13. A process for producing a metal salt of dinonylnaphthalene sulfonic acid and a metal selected from sodium, potassium, calcium, magnesium, barium, and zinc, said process comprising the steps of:
(i) forming a solution of dinonylnaphthalene sulfonic acid in an inert volatile organic solvent and a small, effective amount of water;
(ii) adding to the solution a compound of at Least one of said metals in the form of a carbonate, in an amount sufficient to provide a molar excess of said compound in the range of from 1 to 10%;
(iii) reacting the mixture until the carbonate/
acid equilibrium point is reached; and (iv) adding a small amount of a metal compound which has a base strength greater than that of the bicarbonate ion, sufficient to effect complete neutralization of the remainder of said dinonylnaphthalene sulfonic acid.

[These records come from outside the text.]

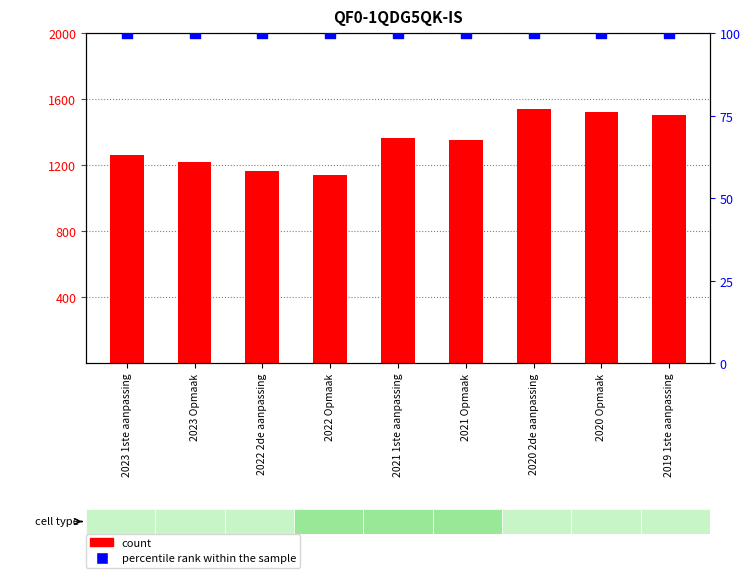

What are all the series names shown in the legend?

count, percentile rank within the sample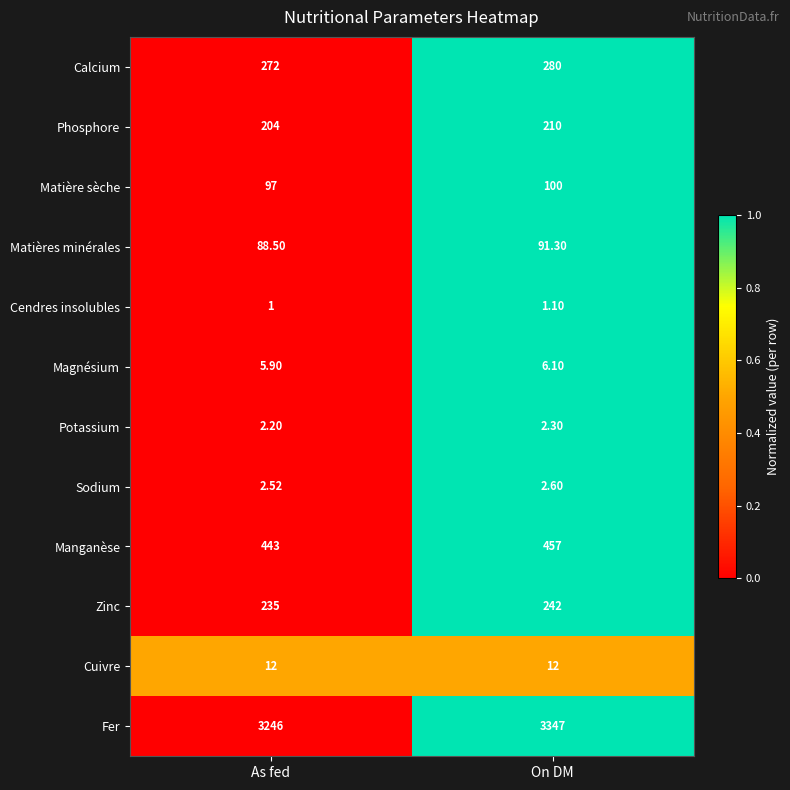

List the series in order of their peak value, lowest first.

Cendres insolubles, Potassium, Sodium, Magnésium, Cuivre, Matières minérales, Matière sèche, Phosphore, Zinc, Calcium, Manganèse, Fer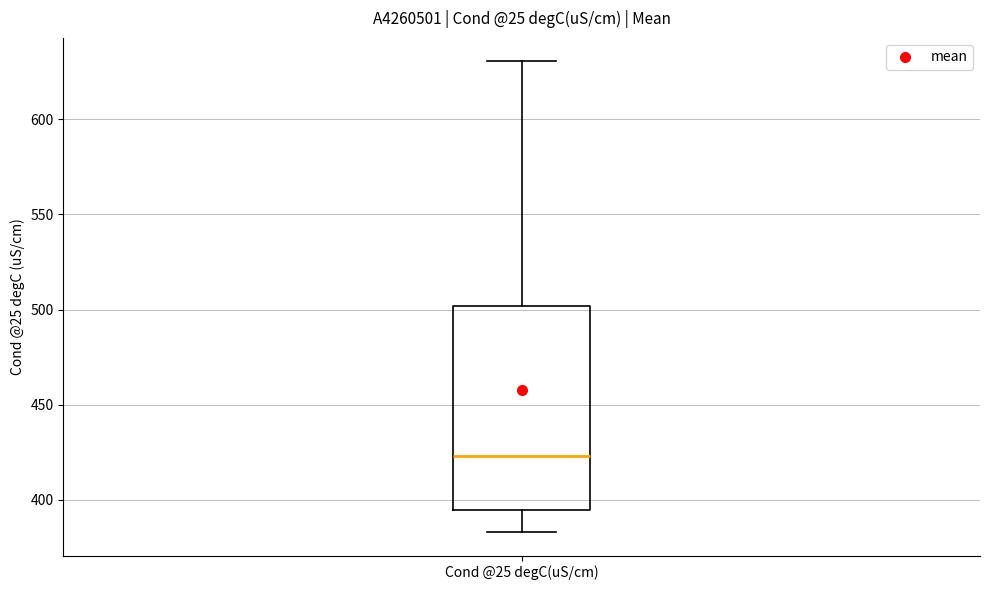

Where does the lower whisker of the box for Cond @25 degC(uS/cm) end on the y-axis? The values are not printed on the chart, so give them approximately, as read against the axis.

385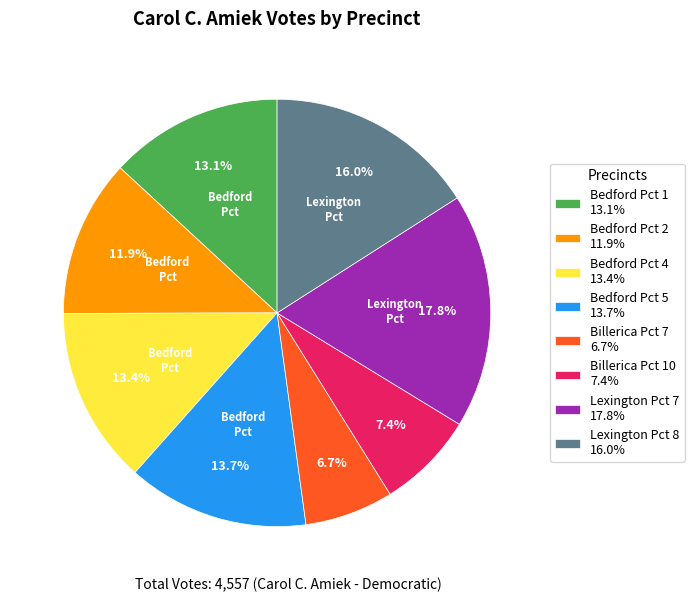

What portion of the pie excludes Billerica Pct 7?

93.3%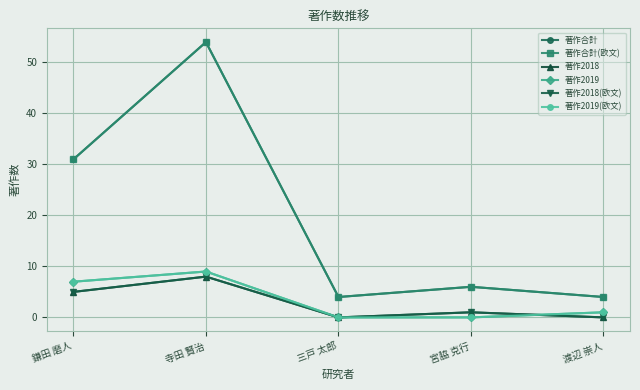

True or false: 著作2019 has a value of 3 at 鎌田 磨人.

False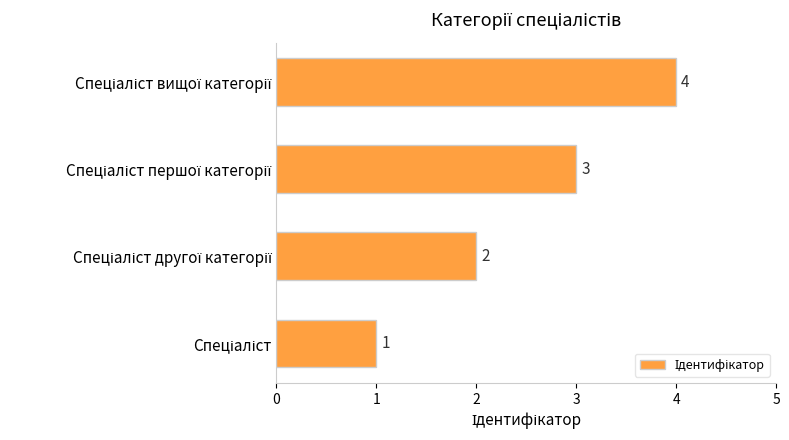

What is the smallest value displayed?

1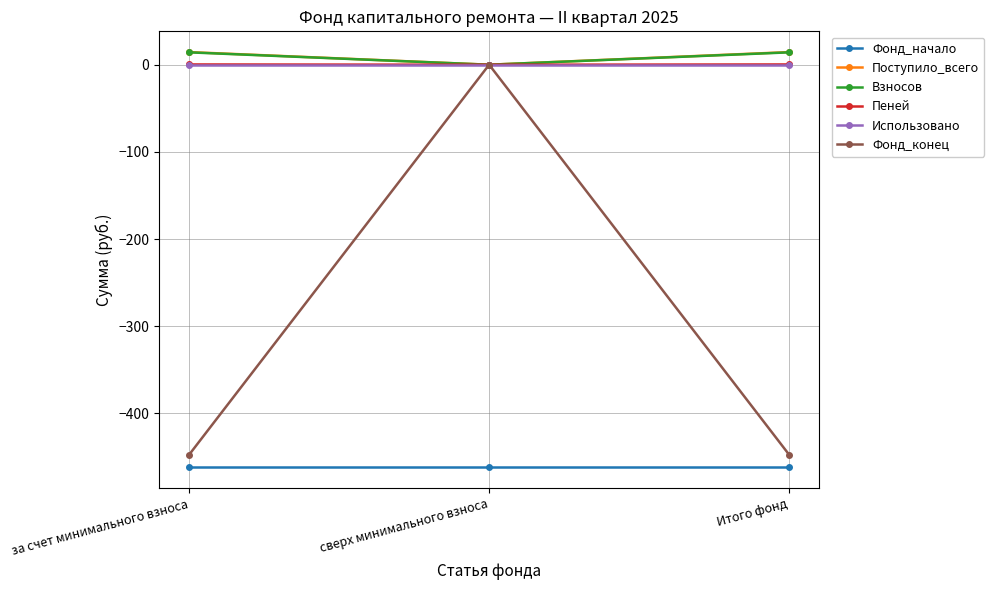

At which label does Поступило_всего first exceed 14?

за счет минимального взноса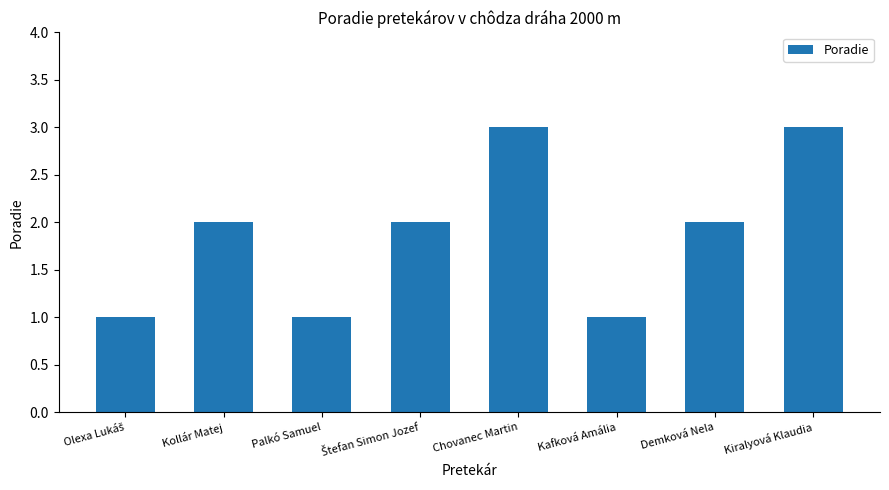

What is the approximate value at Kiralyová Klaudia?

3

14. A process as defined in Claim 13 including the steps of adding a relatively non-volatile hydrocarbon oil to the reaction mixture at any stage, and as a final step, selectively removing the inert volatile organic solvent and water, to produce a solution of the metal salt of said sulfonic acid in said hydrocarbon oil.

15. A process as defined in Claim 14 wherein the volatile solvent and water are removed by distillation and the amount of hydrocarbon oil used produces a solution comprising 40 to 70% by weight of the metal sulfonate.

16. A process as defined in Claim 13 wherein the metal in the carbonate compound used in step (ii) and in the metal compound of step (iv) is barium.

17. A process as defined in Claim 13 wherein the metal in the carbonate compound used in step (ii) and in the metal compound of step (iv) is calcium.

18. A process as defined in Claim 13 including the steps of adding a relatively non-volatile ester lubricant to the neutral mixture, selectively removing the inert volatile organic solvent and water and thereby producing a solution of the metal salt of said sulfonic acid in said ester lubricant.